Accompanied by good friend Dr. Annie Nelson (Haylie Duff), Belinda steps right into the middle of an epidemic.
Children at the orphanage on the outskirts of town have come down ill; some have died.
And now the sickness is spreading to residents of Sikeston, sparking backlash against the orphans, who are being blamed for the illness.
Led by Ray Russell (Lou Diamond Phillips), a growing number of residents are urging Mayor Maxwell Evans (Patrick Duff) to shut down the orphanage and kick the children out of town.
Belinda fears those ill are suffering from cholera and pleads for time to reverse the tide of the outbreak.
She’ll get assistance from Miss Clarence (Cloris Leachman), who runs the orphanage and two unlikely sources, a sassy and independent orphan named Lillian (Annalise Basso) and local blacksmith Lee Owens (Jordan Bridges).
This marks the seventh film in the “Love Comes Softly” series, based on the books of Janette Oke, and it has some problems.
So let’s see, at the end of “Love’s Unfolding Dream” (2007), sassy auburn-haired Belinda headed off to Boston to become a doctor with a new husband in tow.

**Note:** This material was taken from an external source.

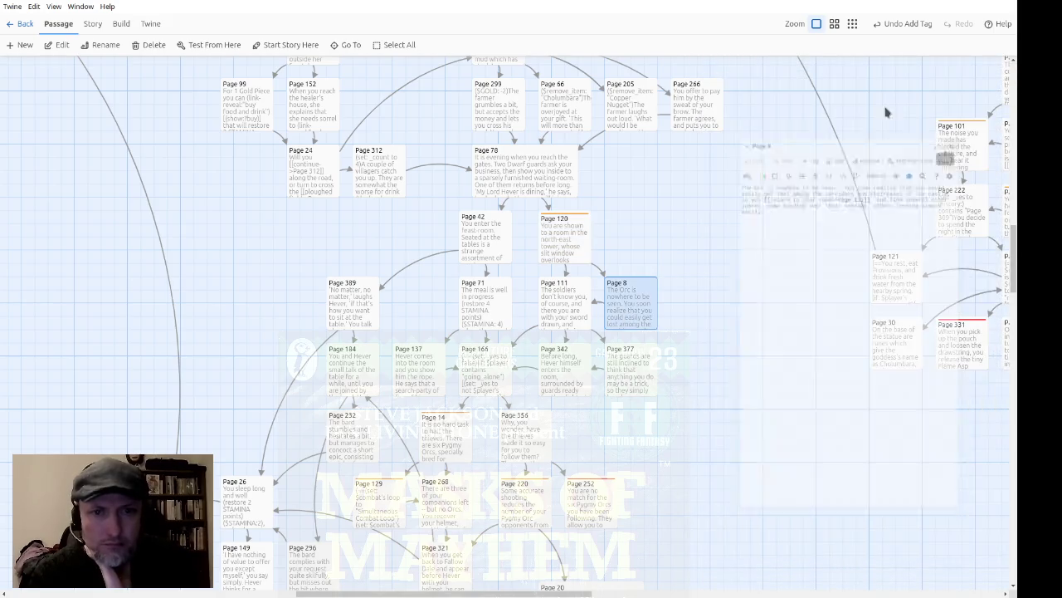
left_click(359, 313)
double_click(359, 314)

As this film opens, Belinda arrives in Sikeston with blonde hair, a much less exhuberant personality and minus her country accent.
Minus her husband and her faith in God too, because she’s lost the former to tuberculosis.

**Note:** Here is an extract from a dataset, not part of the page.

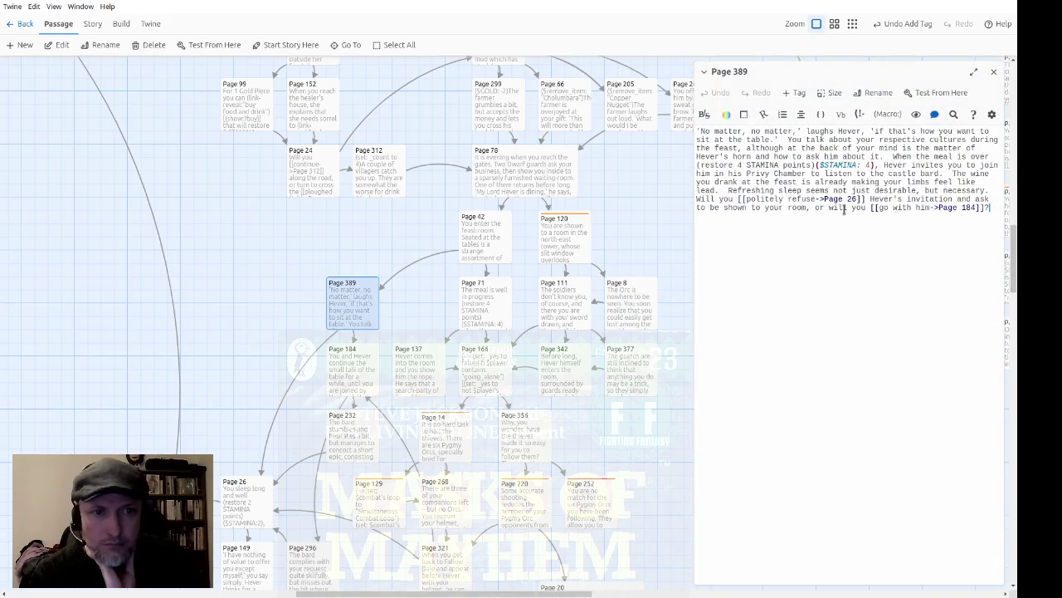
left_click(993, 72)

Oh, and she’s accompanied by another young blonde (Haylie Duff is Hillary’s older sister), forming a duo who look like they’d be right at home on the cover of Cosmo if they swapped their frontier duds for more risque attire.
Beyond that I bristled — and I mean absolutely bristled — when the theme song for this film (“Like a Child”) began. To say that it borrowed heavily from Ennio Morricone’s “Jill’s Theme” from Once Upon a Time in the West” (1968) would be an understatement.

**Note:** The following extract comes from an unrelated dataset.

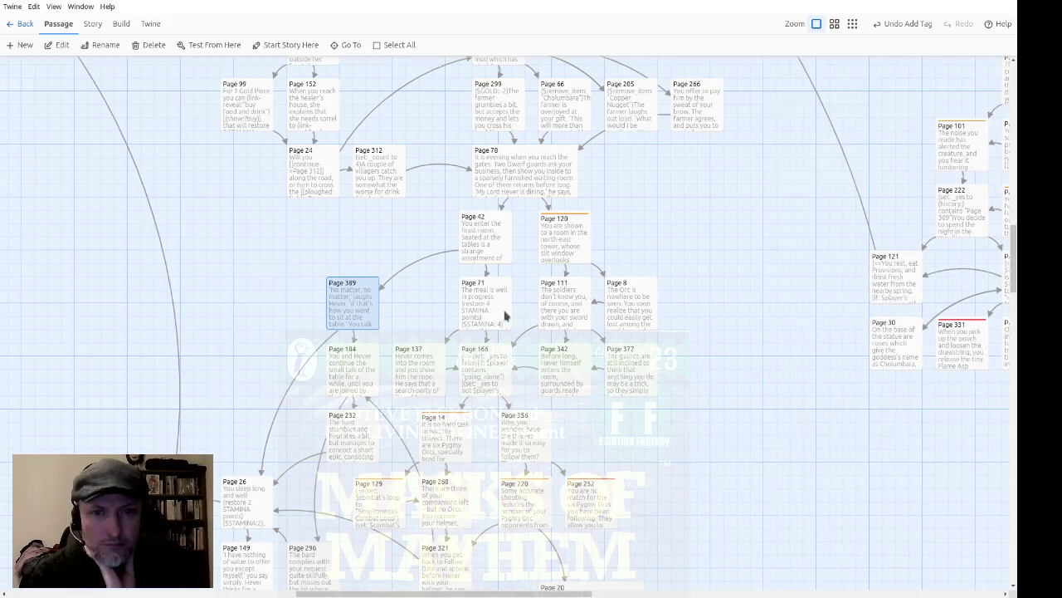
double_click(488, 241)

Fortunately, Sarah Jones turns in a fine performance. Fortuntely, there’s another fine performance from Annalise Basso as the orphan adopts Belinda as a mother figure.
And, fortunately, director Lou Diamond Phillips cast himself as the villain of the piece, because he brings about 10 times more gusto to the role than any past villain in this series.
I just wished the creators of this series were a little less predictable in their plotting. This is at least the third film in the series with an identical ending.
Directed by:
Lou Diamond Phillips
Cast:
Sarah Jones … Dr. Belinda Simpson
Cloris Leachman … Miss Hattie Clarence
Annalise Basso … Lillian
Jordan Bridges … Lee Owens
Haylie Duff … Dr. Annie Nelson
Patrick Duffy … Mayor Maxwell Evans
Lou Diamond Phillips … Ray Russell
Erin Cottrell … Missie Tyler
Kevin Richardson … Cyrus
Runtime: 88 min.
Memorable lines:
Lillian to new Dr. Belinda Simpson: “We don’t trust strangers aroud here. Kids need someone they know taking care of them.”
Dr. Belinda Simpson: “No one deserves to suffer, Mr. Russell, certainly not innocent children.”
Ray Russell: “Those children aren’t innocent. They come from beggars, liars and thieves.”
Ray Russell to Dr. Belinda Simpson: “Let God help the unfortunates. You’re here to help us.”
Ray Russell: “We need a real doctor. Not some uppity spinster who wants to play pretend.”
Ray Russell: “You sure you want to touch that vermin, Lee. She might infect you too.”
Lee Owens: “You can’t go through life worried about what’s around every corner. You have to let yourself have some joy. Otherwise, what’s the point.”